■ **PROMPT**:
Copy each line of the following data that contains "wash".

Stored items from a collection
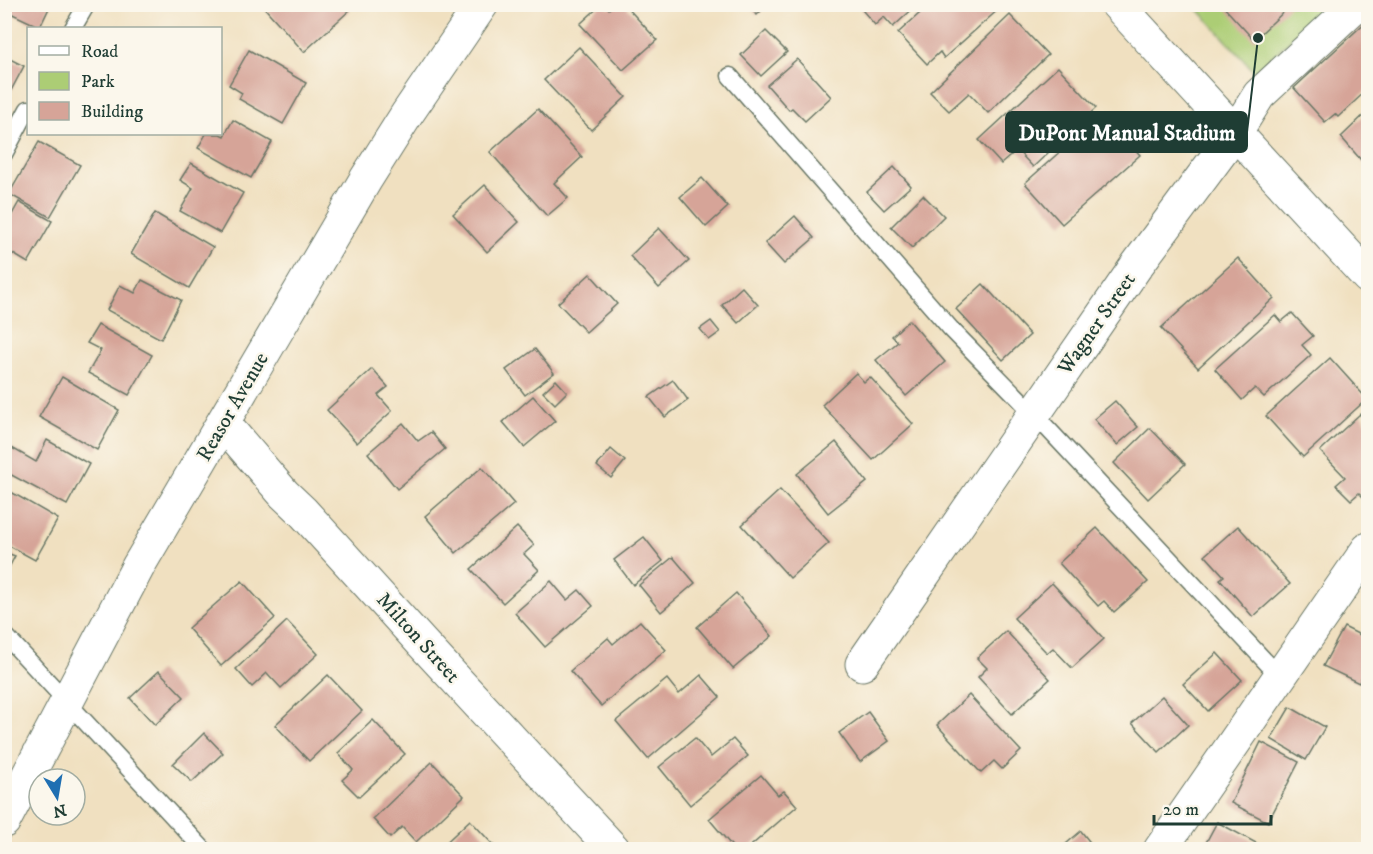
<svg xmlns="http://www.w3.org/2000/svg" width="1373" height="854" font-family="'IM FELL DW Pica',serif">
<rect width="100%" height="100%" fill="#fbf7ec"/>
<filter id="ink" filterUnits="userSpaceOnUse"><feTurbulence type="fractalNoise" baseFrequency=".0167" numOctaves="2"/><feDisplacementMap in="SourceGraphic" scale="12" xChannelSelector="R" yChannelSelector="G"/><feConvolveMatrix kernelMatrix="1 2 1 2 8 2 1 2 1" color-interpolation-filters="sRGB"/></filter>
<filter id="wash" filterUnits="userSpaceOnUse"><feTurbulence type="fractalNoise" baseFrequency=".008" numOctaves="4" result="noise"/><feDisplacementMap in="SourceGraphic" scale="24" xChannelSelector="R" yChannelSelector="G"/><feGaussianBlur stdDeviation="1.35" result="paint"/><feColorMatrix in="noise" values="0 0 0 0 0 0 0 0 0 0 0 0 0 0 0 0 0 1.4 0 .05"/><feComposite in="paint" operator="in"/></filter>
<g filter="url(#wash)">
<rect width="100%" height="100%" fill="#f0e0c0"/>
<!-- green -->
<path fill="#accd75" stroke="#668554" stroke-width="1.5" d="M1194 5H1329L1255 72Z"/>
<g id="blocks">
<!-- building -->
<g fill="#d6a498">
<path d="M5 4H51L40 27 4 10Z"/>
<path d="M261 4H345L350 10 304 52Z"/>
<path d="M602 4H605L609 9 614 4H624L657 40 623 70 580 24Z"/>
<path d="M747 4H768L757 15Z"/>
<path d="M857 4H918L893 27 884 17 875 25Z"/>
<path d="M930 4H997L1000 8 944 58 940 52 927 64 898 33Z"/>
<path d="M1221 4H1292L1254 40Z"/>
<path d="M1010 15 1048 55 988 113 969 93 949 111 930 92Z"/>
<path d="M1368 20V89L1338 117 1335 114 1325 122 1294 88Z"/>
<path d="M766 31 787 52 761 76 741 55Z"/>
<path d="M579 47 626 97 591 130 544 80Z"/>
<path d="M249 50 306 83 283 124 239 99 242 93 229 85Z"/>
<path d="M4 56 24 66 7 98 4 96Z"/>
<path d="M797 59 831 97 805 121 792 108 789 110 767 85Z"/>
<path d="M1058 67 1096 108 1033 167 1017 150 1001 164 979 140Z"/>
<path d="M538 109 582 157 554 183 568 198 547 216 490 152Z"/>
<path d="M1368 111V168L1341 137Z"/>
<path d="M233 120 272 142 251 178 198 148 206 134H220L224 136Z"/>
<path d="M1093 122 1107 136 1116 128 1140 155 1062 224 1025 183Z"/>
<path d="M39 142 80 165 50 217 9 194Z"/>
<path d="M191 163 243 193 220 233 180 211 193 188 180 180Z"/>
<path d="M894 167 911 186 884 210 867 192Z"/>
<path d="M702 178 728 207 706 227 680 197Z"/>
<path d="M485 185 519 222 487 252 453 214Z"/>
<path d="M923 195 944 216 912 248 891 227Z"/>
<path d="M19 202 52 221 28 263 5 249V227Z"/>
<path d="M155 213 213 247 189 288 131 254Z"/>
<path d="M795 216 814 238 784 264 765 243Z"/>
<path d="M659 228 689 261 659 288 630 256Z"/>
<path d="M1238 258 1274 298 1198 368 1161 328Z"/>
<path d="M590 274 617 304 586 332 558 303Z"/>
<path d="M142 280 181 300 161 339 107 310 120 285 135 293Z"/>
<path d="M983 284 1030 335 1003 360 956 309Z"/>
<path d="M742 287 758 305 738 323 722 305Z"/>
<path d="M1292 313 1313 336 1302 345 1311 355 1264 397 1255 388 1242 400 1215 369 1275 315 1281 322Z"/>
<path d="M909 320 945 362 906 396 876 360 898 342 892 336Z"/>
<path d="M711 321 720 332 709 340 700 329Z"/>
<path d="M98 325 152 355 129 395 88 373 101 350 87 343Z"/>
<path d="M535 349 554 373 525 395 506 370Z"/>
<path d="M1330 358 1367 399 1303 457 1266 416Z"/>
<path d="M372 369 388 387 378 395 392 411 357 443 327 410Z"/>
<path d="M856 373 864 382 870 377 913 424 873 460 822 405Z"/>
<path d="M62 377 119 410 97 450 39 417Z"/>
<path d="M556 380 567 392 555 404 543 392Z"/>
<path d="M673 380 688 400 665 417 649 397Z"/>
<path d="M533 396 555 421 524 447 503 422Z"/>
<path d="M1115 401 1138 427 1117 445 1094 419Z"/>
<path d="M1360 414 1368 424V494L1364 498 1359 493 1351 500 1336 485 1345 477 1320 451Z"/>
<path d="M403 423 418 441 431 432 445 449 397 489 368 453Z"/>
<path d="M1150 428 1185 464 1148 499 1114 463Z"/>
<path d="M47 440 89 464 67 505 4 471V462L12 448 36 462Z"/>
<path d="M836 442 867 482 828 513 797 474Z"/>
<path d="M611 449 625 461 611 478 597 466Z"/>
<path d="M482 467 514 504 456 553 425 516Z"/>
<path d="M4 488 58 519 35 560 4 543V520L8 514 4 512Z"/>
<path d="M780 490 829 543 790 578 742 525Z"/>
<path d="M1238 526 1290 584 1253 617 1220 579 1224 576 1205 555Z"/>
<path d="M517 527 534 545 524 554 539 570 503 603 471 569Z"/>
<path d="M1097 528 1148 582 1114 612 1104 601 1098 606 1059 563Z"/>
<path d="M644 537 663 561 633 585 614 560Z"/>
<path d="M4 552 15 556 4 577Z"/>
<path d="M673 557 695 583 661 612 639 585Z"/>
<path d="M242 581 275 618 221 666 188 628Z"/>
<path d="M551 581 567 600 579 590 593 606 545 647 515 613Z"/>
<path d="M1052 583 1104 639 1072 668 1053 648 1047 653 1014 618Z"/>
<path d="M736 593 772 636 733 669 697 627Z"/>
<path d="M287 621 318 654 281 688 267 673 252 687 236 669Z"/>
<path d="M640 621 666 650 601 706 570 671 608 638 613 644Z"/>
<path d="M1344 627 1368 639V664L1359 683 1323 666Z"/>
<path d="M1006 631 1050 679 1012 714 978 677 987 668 977 658Z"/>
<path d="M1217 653 1242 680 1208 711 1183 684Z"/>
<path d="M159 671 184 697 155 725 130 698Z"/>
<path d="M328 675 362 711 309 761 275 725Z"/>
<path d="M701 675 720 697 648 759 616 721 667 679 679 694Z"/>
<path d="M969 695 1021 751 1002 769 994 761 981 773 937 725Z"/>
<path d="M1162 696 1188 725 1159 752 1132 723Z"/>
<path d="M1290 707 1325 727 1306 760 1271 739Z"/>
<path d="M868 712 889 741 860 762 839 733Z"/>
<path d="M373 720 405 754 359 797 342 780 353 770 338 753Z"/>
<path d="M204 733 223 753 192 782 173 764Z"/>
<path d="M695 738 711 757 733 739 748 756 690 805 659 767Z"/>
<path d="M1261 742 1299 762 1268 822 1231 803Z"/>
<path d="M432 762 464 796 416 842 402 827 390 838 373 819Z"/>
<path d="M761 775 778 795 784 791 797 806 746 850H735L709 819Z"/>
<path d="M470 820 498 850H438Z"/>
<path d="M1217 822 1258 844 1255 850H1202Z"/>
<path d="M1081 831 1096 850H1059Z"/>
</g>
</g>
</g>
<g filter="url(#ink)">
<use href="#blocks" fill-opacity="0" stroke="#687665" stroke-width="1.5"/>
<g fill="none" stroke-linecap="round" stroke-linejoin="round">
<defs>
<g id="service">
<path d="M73 28 87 4"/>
<path d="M730 76 951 329 1034 414 1280 677"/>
<path d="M4 154 28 109"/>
<path d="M4 634 204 850"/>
</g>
<g id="minor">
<path d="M224 424 284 494 303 512 422 643 614 850"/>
<path d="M862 664 1137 265 1235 133 1259 95 1357 4"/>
<path d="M4 821 139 565 366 179 407 114 482 4"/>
<path d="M1160 850 1368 549"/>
</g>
<path id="tertiary" d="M1117 4 1368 277"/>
</defs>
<!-- service casing -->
<use href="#service" stroke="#687665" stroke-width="19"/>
<!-- minor casing -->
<use href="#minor" stroke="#687665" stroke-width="35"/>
<!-- tertiary casing -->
<use href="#tertiary" stroke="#687665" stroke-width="35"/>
<!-- service -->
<use href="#service" stroke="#fff" stroke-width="16"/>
<!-- minor -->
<use href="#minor" stroke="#fff" stroke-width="33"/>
<!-- tertiary -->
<use href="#tertiary" stroke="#fff" stroke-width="33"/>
</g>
</g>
<g text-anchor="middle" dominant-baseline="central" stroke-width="5" stroke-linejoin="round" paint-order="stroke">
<!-- street labels -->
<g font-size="21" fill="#1f3d34" stroke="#fbf7ec">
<text transform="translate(1097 324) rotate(-55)">Wagner Street</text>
<text transform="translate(233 407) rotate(-60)">Reasor Avenue</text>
<text transform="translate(418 638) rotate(48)">Milton Street</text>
</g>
</g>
<!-- callouts -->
<path fill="none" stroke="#1f3d34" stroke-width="2" d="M1258 38L1247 132"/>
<circle fill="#1f3d34" stroke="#fbf7ec" stroke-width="2" cx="1258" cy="38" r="6"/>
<rect fill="#1f3d34" stroke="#1f3d34" stroke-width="2" x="1006" y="112" width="241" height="40" rx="6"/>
<g font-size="22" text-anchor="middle" font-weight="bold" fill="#fff">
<text x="1127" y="140">DuPont Manual Stadium</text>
</g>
<!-- margin -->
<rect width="1373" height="854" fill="none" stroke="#fbf7ec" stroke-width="24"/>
<!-- legend -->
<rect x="27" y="27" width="195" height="108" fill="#fbf7ec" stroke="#a3ada2" stroke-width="1.5"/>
<rect x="39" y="46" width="30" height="9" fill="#ffffff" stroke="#a3ada2" stroke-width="1.5"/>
<text x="81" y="57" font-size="18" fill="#1f3d34">Road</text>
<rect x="39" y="72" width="30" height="18" fill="#accd75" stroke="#a3ada2" stroke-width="1.5"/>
<text x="81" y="87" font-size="18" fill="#1f3d34">Park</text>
<rect x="39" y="102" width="30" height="18" fill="#d6a498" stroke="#a3ada2" stroke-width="1.5"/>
<text x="81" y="117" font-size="18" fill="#1f3d34">Building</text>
<!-- north arrow -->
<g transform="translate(57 797) rotate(169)"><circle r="28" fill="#fbf7ec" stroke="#a3ada2" stroke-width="1.5"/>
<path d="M0-4.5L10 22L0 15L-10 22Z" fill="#1f6fb2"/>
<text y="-9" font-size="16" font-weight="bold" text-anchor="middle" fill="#1f3d34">N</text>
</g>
<!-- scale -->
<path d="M1154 815v9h117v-9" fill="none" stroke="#1f3d34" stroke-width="3"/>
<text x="1163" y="815" font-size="18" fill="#1f3d34" stroke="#fbf7ec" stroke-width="4.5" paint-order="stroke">20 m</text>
</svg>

■ **SOLVED EXERCISE**:
<filter id="wash" filterUnits="userSpaceOnUse"><feTurbulence type="fractalNoise" baseFrequency=".008" numOctaves="4" result="noise"/><feDisplacementMap in="SourceGraphic" scale="24" xChannelSelector="R" yChannelSelector="G"/><feGaussianBlur stdDeviation="1.35" result="paint"/><feColorMatrix in="noise" values="0 0 0 0 0 0 0 0 0 0 0 0 0 0 0 0 0 1.4 0 .05"/><feComposite in="paint" operator="in"/></filter>
<g filter="url(#wash)">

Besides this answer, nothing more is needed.